* Task brief: Provide a verbatim copy of all the records below, leaving the images out.

* Data for this exercise:
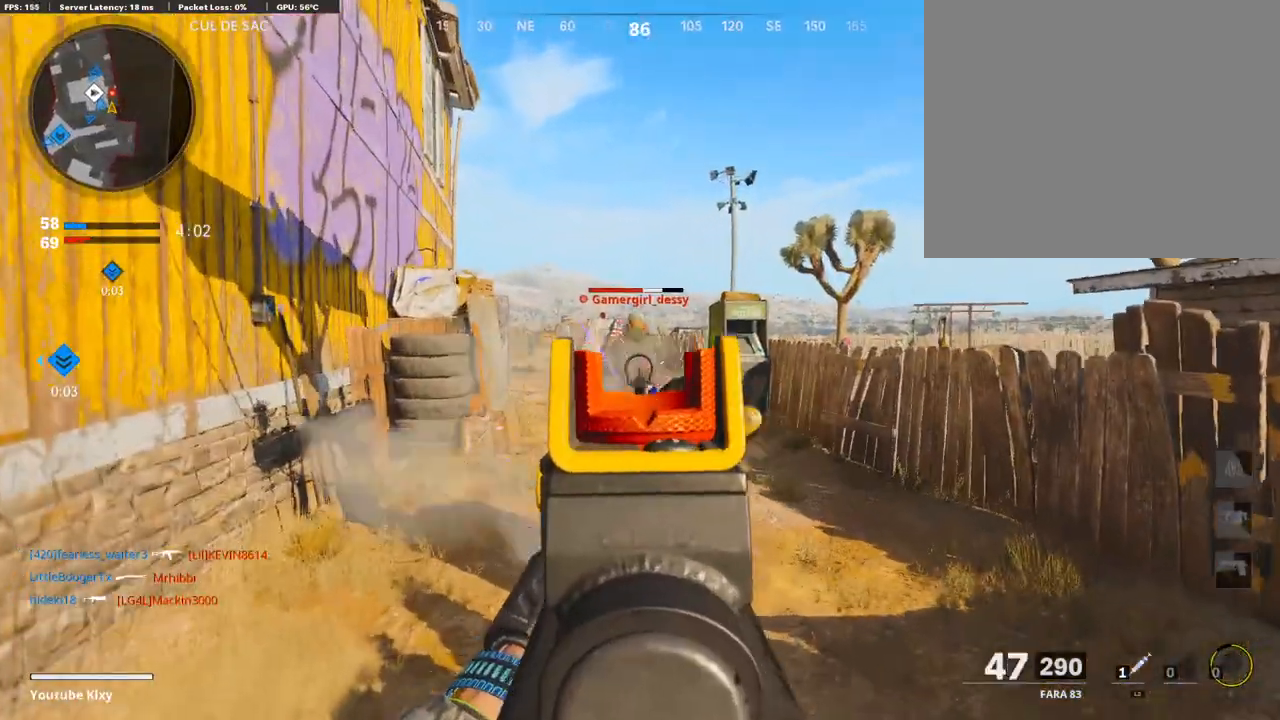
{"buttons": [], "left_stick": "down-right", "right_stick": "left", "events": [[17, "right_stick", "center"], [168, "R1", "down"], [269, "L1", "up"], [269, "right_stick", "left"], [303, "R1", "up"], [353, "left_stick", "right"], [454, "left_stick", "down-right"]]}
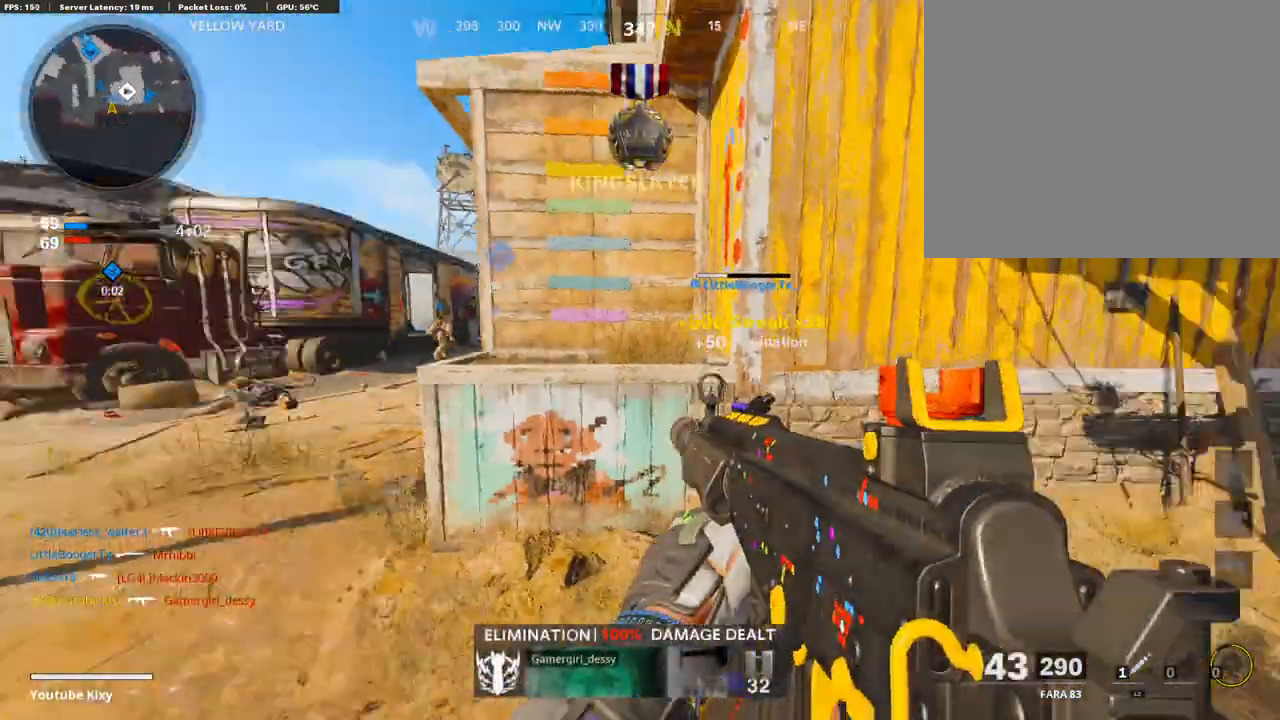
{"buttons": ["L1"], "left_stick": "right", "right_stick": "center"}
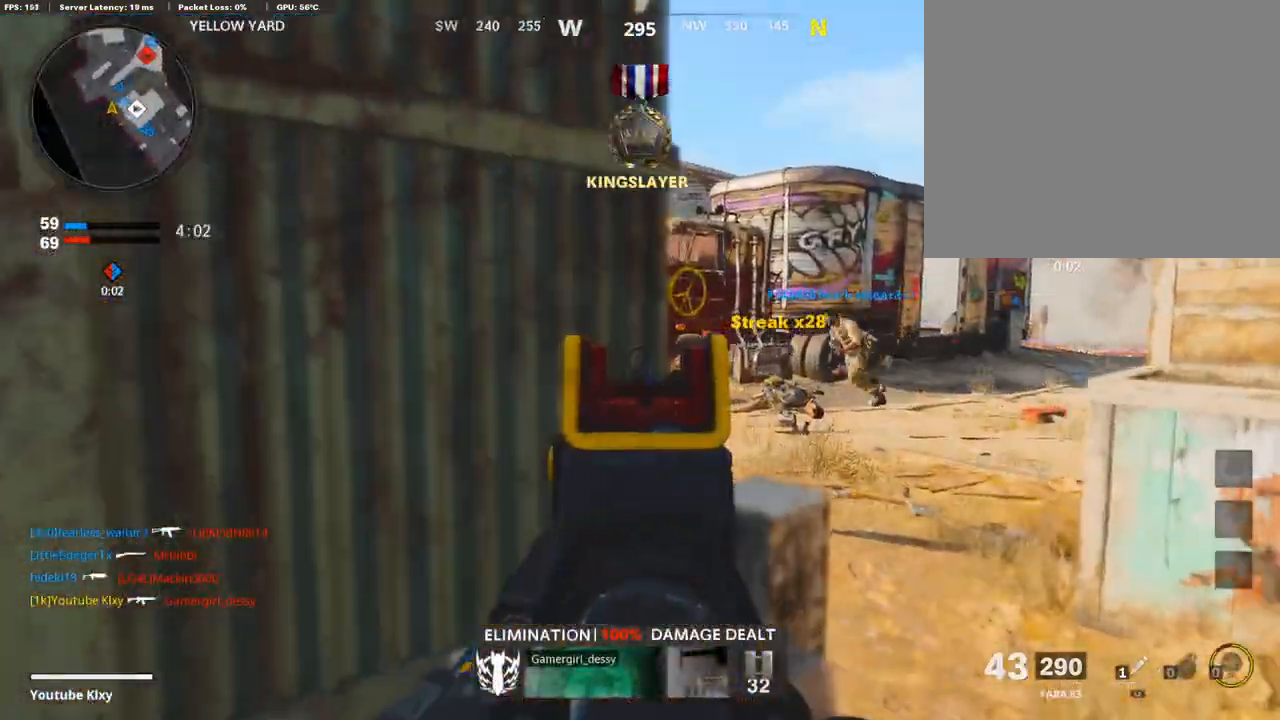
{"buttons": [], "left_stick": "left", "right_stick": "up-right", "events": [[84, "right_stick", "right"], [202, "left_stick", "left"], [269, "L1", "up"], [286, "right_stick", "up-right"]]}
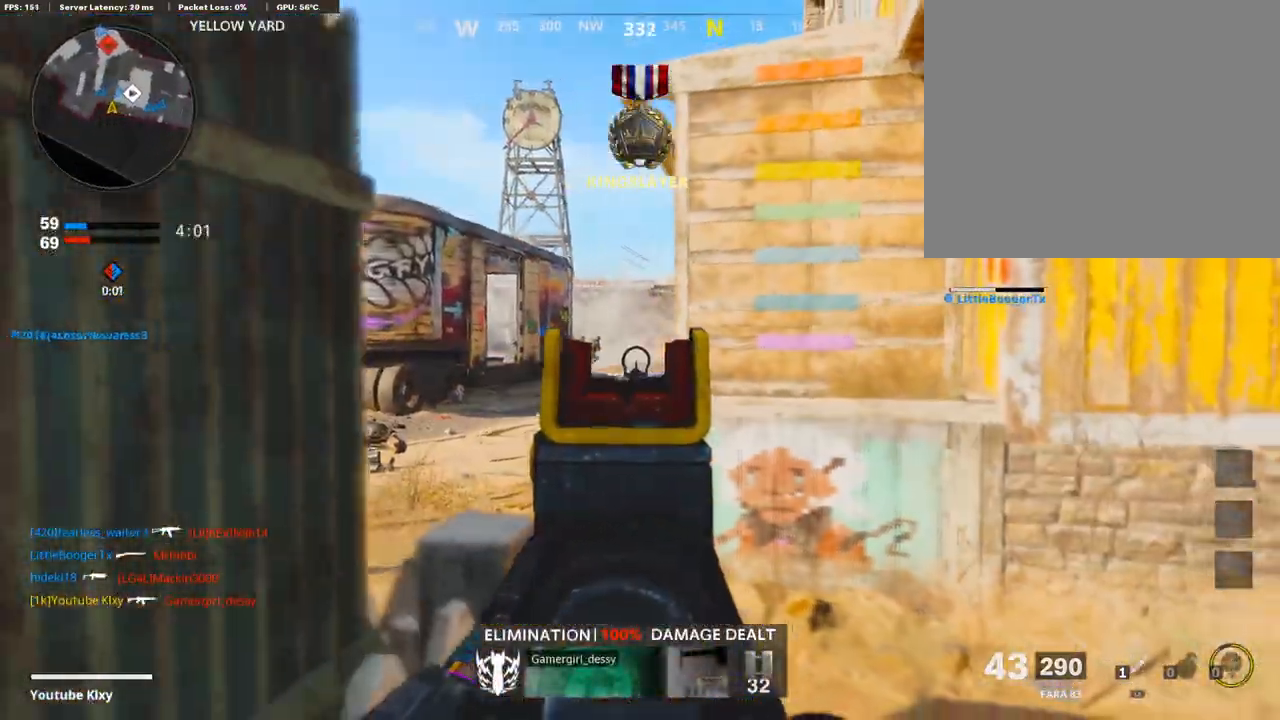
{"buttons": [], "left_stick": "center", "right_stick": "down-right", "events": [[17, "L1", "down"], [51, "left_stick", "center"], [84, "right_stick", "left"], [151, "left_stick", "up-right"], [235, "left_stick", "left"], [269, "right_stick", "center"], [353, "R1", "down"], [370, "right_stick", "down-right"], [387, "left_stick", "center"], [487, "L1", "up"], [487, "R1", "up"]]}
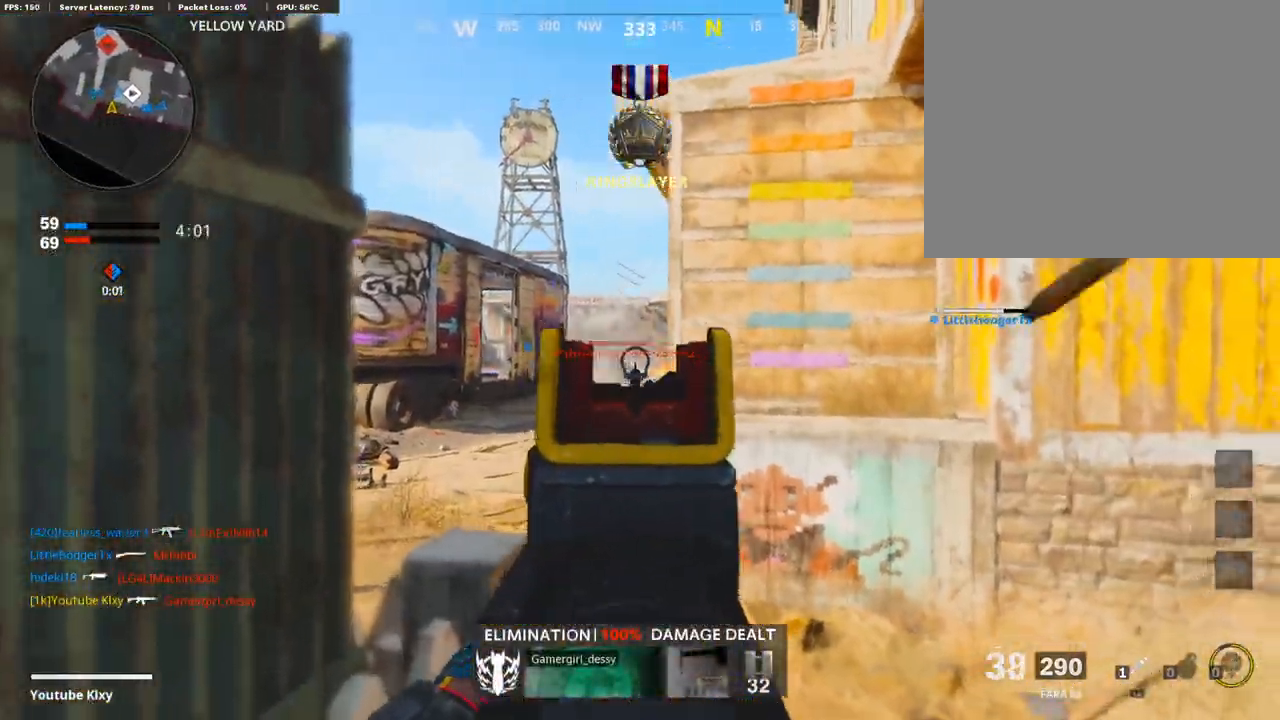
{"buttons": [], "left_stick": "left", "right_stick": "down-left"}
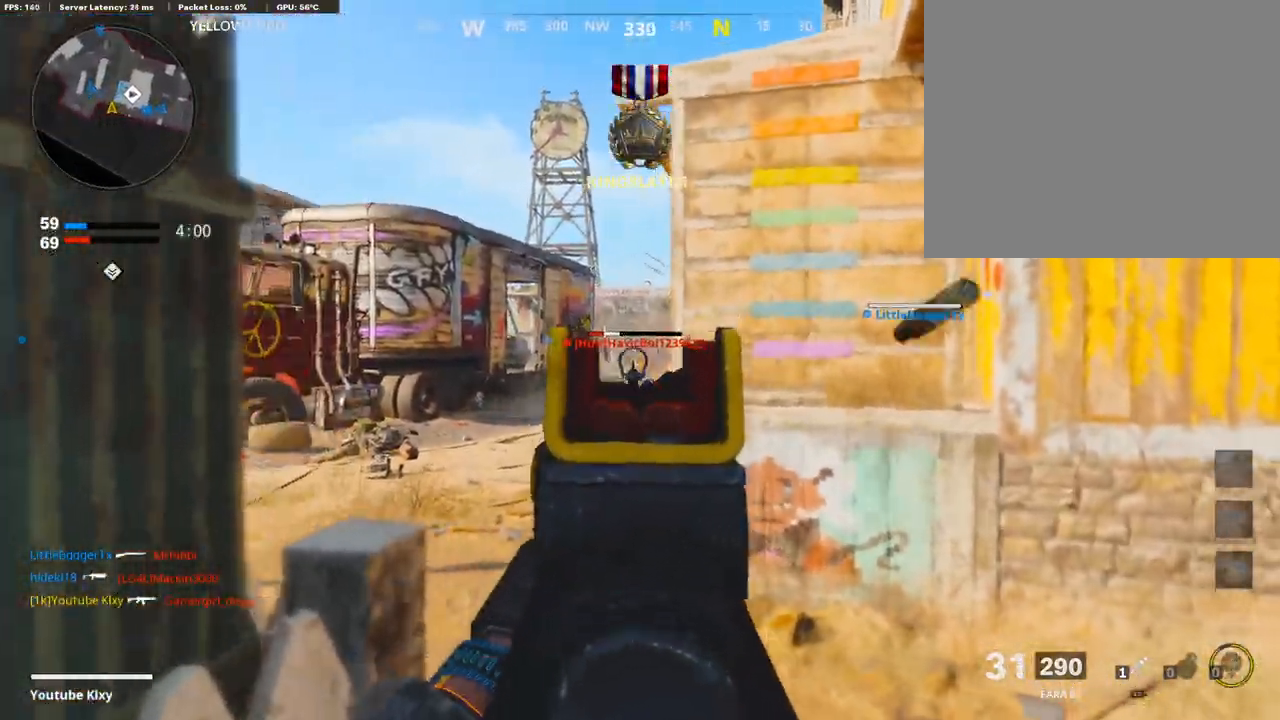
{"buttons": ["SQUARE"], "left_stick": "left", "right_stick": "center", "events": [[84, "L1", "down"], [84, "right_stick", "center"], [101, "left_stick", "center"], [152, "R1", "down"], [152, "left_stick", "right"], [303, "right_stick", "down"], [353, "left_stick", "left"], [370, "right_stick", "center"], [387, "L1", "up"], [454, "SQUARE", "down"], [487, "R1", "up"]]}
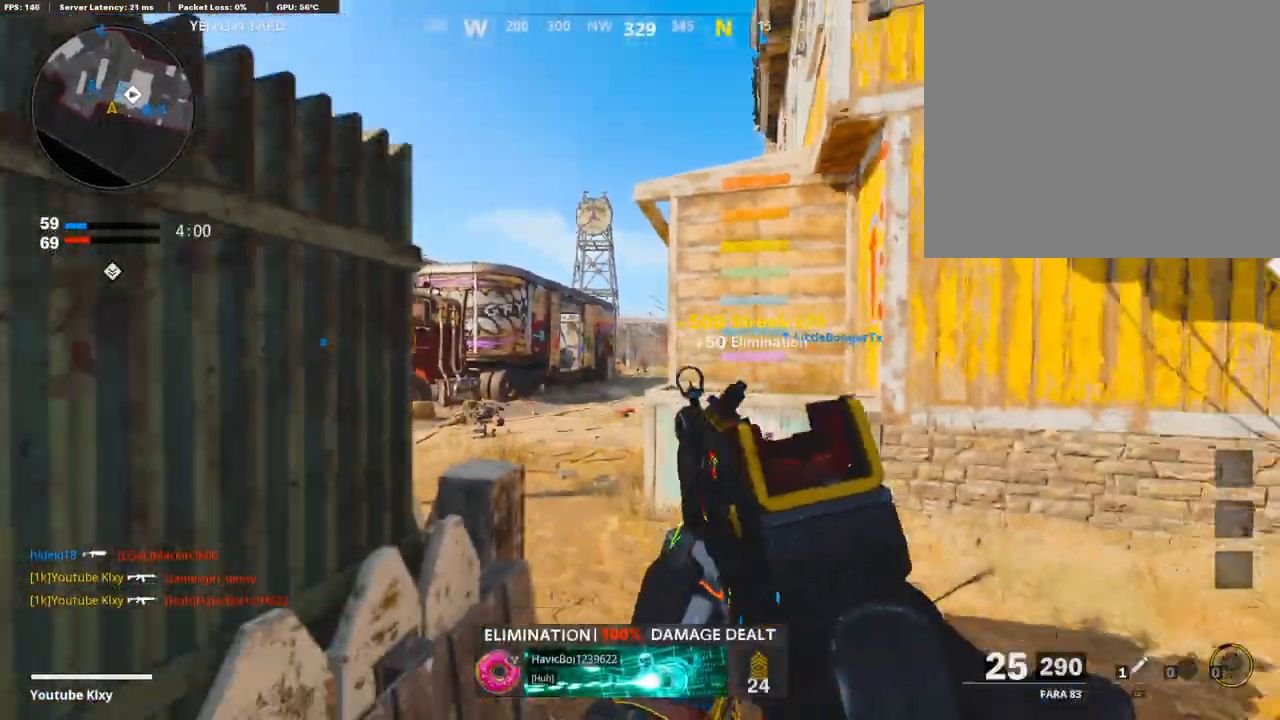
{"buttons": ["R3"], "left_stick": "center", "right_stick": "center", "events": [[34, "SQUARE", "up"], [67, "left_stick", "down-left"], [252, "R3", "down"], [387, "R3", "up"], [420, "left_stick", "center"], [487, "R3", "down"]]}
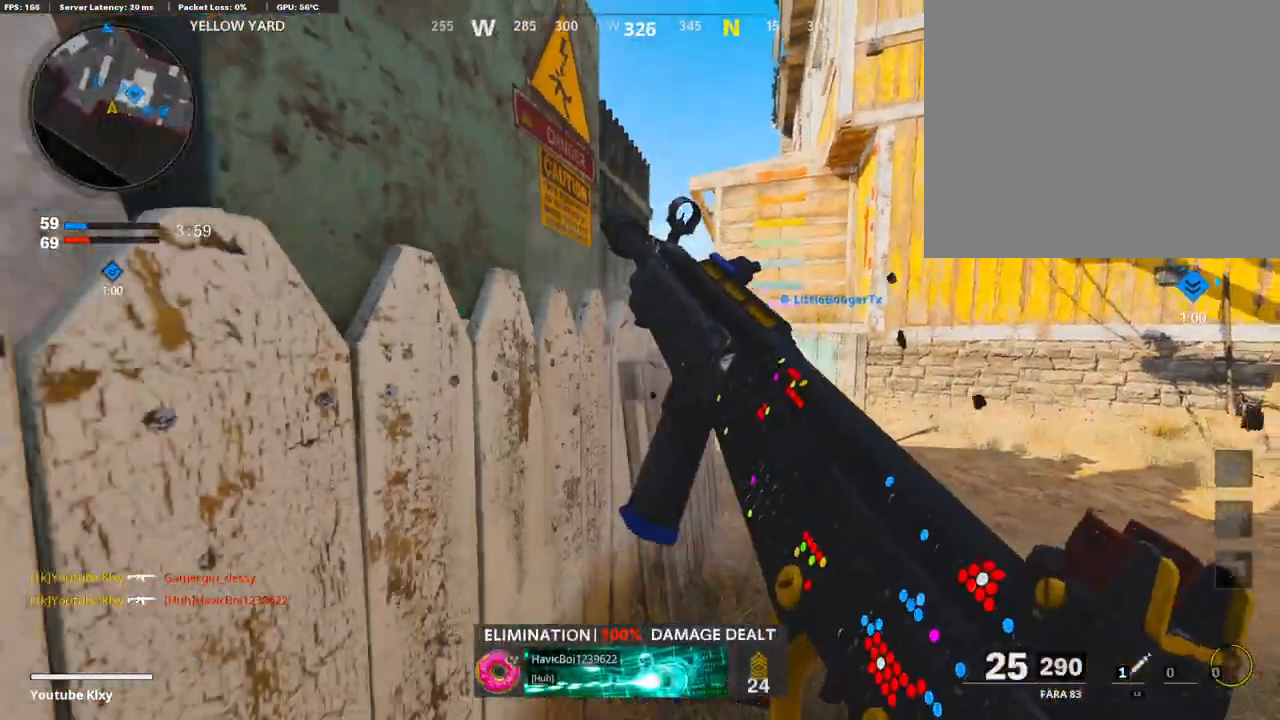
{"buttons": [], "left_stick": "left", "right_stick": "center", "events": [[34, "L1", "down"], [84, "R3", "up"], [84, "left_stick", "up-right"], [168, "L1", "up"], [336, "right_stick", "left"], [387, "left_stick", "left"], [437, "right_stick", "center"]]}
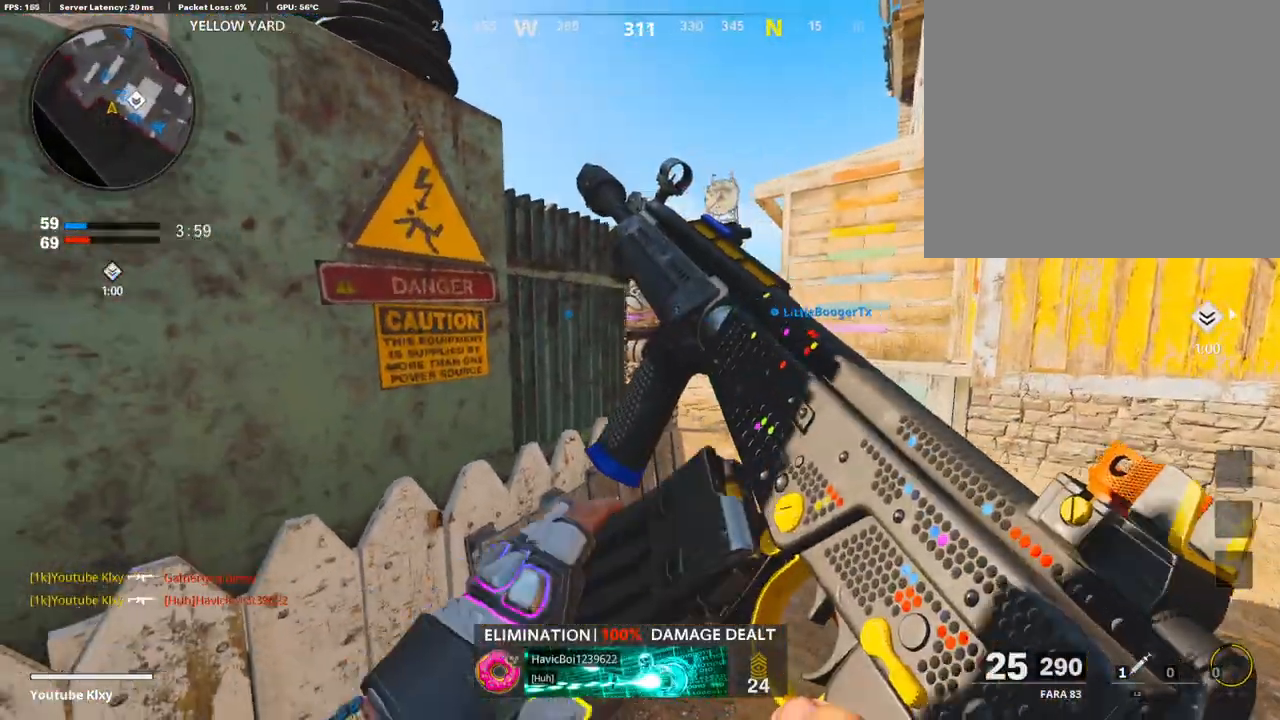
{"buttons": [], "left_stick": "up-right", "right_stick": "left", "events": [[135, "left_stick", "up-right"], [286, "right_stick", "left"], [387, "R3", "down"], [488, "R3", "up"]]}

* Exercise result:
{"buttons": [], "left_stick": "down-right", "right_stick": "left", "events": [[17, "right_stick", "center"], [168, "R1", "down"], [269, "L1", "up"], [269, "right_stick", "left"], [303, "R1", "up"], [353, "left_stick", "right"], [454, "left_stick", "down-right"]]}
{"buttons": ["L1"], "left_stick": "right", "right_stick": "center"}
{"buttons": [], "left_stick": "left", "right_stick": "up-right", "events": [[84, "right_stick", "right"], [202, "left_stick", "left"], [269, "L1", "up"], [286, "right_stick", "up-right"]]}
{"buttons": [], "left_stick": "center", "right_stick": "down-right", "events": [[17, "L1", "down"], [51, "left_stick", "center"], [84, "right_stick", "left"], [151, "left_stick", "up-right"], [235, "left_stick", "left"], [269, "right_stick", "center"], [353, "R1", "down"], [370, "right_stick", "down-right"], [387, "left_stick", "center"], [487, "L1", "up"], [487, "R1", "up"]]}
{"buttons": [], "left_stick": "left", "right_stick": "down-left"}
{"buttons": ["SQUARE"], "left_stick": "left", "right_stick": "center", "events": [[84, "L1", "down"], [84, "right_stick", "center"], [101, "left_stick", "center"], [152, "R1", "down"], [152, "left_stick", "right"], [303, "right_stick", "down"], [353, "left_stick", "left"], [370, "right_stick", "center"], [387, "L1", "up"], [454, "SQUARE", "down"], [487, "R1", "up"]]}
{"buttons": ["R3"], "left_stick": "center", "right_stick": "center", "events": [[34, "SQUARE", "up"], [67, "left_stick", "down-left"], [252, "R3", "down"], [387, "R3", "up"], [420, "left_stick", "center"], [487, "R3", "down"]]}
{"buttons": [], "left_stick": "left", "right_stick": "center", "events": [[34, "L1", "down"], [84, "R3", "up"], [84, "left_stick", "up-right"], [168, "L1", "up"], [336, "right_stick", "left"], [387, "left_stick", "left"], [437, "right_stick", "center"]]}
{"buttons": [], "left_stick": "up-right", "right_stick": "left", "events": [[135, "left_stick", "up-right"], [286, "right_stick", "left"], [387, "R3", "down"], [488, "R3", "up"]]}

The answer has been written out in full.